The relative risk was further muddied by the potential for toxic pulmonary effects associated with all DMARDs. “Essentially, every single medicine that is approved for the treatment of rheumatoid arthritis has been implicated in causing a hypersensitivity pneumonitis, which is basically an allergic-type reaction to the drug that happens within the lungs,” Dr. England says. “It’s just that for RA-ILD, there are a couple medicines out there that people were particularly concerned about.”
On the basis of the limited preliminary evidence, Dr. England and his colleagues initially hypothesized that treatment with non-TNF inhibitors would be more effective and associated with improved survival and fewer respiratory hospitalizations than treatment with TNF inhibitors. Their results to the contrary, however, left him only “modestly” surprised, he says. “The careful design often can lead to a result that is different than what a less stringently defined observational study produces.”
To minimize the potential for bias that often plagues observational studies, the research team used a target trial emulation framework, which Dr. England calls an important advance in pharmaco-epidemiology. “The principle is that when we do an observational study, we should approach it with the rigor and the strategy that we would if we designed this as a clinical trial,” he says.
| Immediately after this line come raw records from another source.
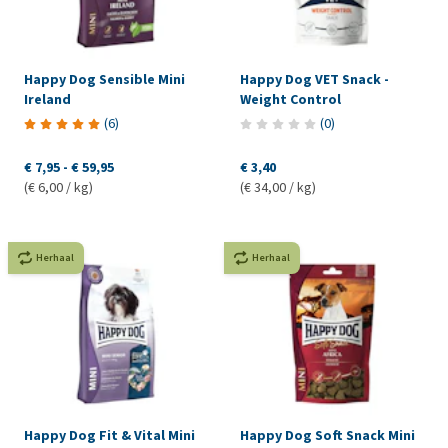
Happy Dog Sensible Mini
Happy Dog VET Snack -
Ireland
Weight Control
(
6
)
(
0
)
€ 7,95
-
€ 59,95
€ 3,40
(€ 6,00 / kg)
(€ 34,00 / kg)
Herhaal
Herhaal
Happy Dog Fit & Vital Mini
Happy Dog Soft Snack Mini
Among the critical questions are which patient populations should be included in a trial, which participants should receive which therapies and how, and what the best outcome measures would be. The target trial emulation framework then specifies that the same approaches taken for a clinical trial should be applied to observational data. “Ultimately, you can’t pull it off perfectly because in a trial you have randomization: You can flip the coin and give one drug to one person, the other drug to another,” he concedes. Instead, observational studies can use statistical techniques like propensity score-based methods to reduce bias by estimating the probability that a particular participant would have received a particular treatment.
Questions of Interpretation
The study results yielded additional questions that will likely require more follow-up to fully resolve, like how to interpret the null results when comparing the two patient groups. “One of the questions is, is it null because for every single person in that study it didn’t matter which drug you gave them?” Dr. England says. Alternatively, a subset of patients in each group may have done better if they had received the other drug, effectively canceling each other out in the statistical analysis.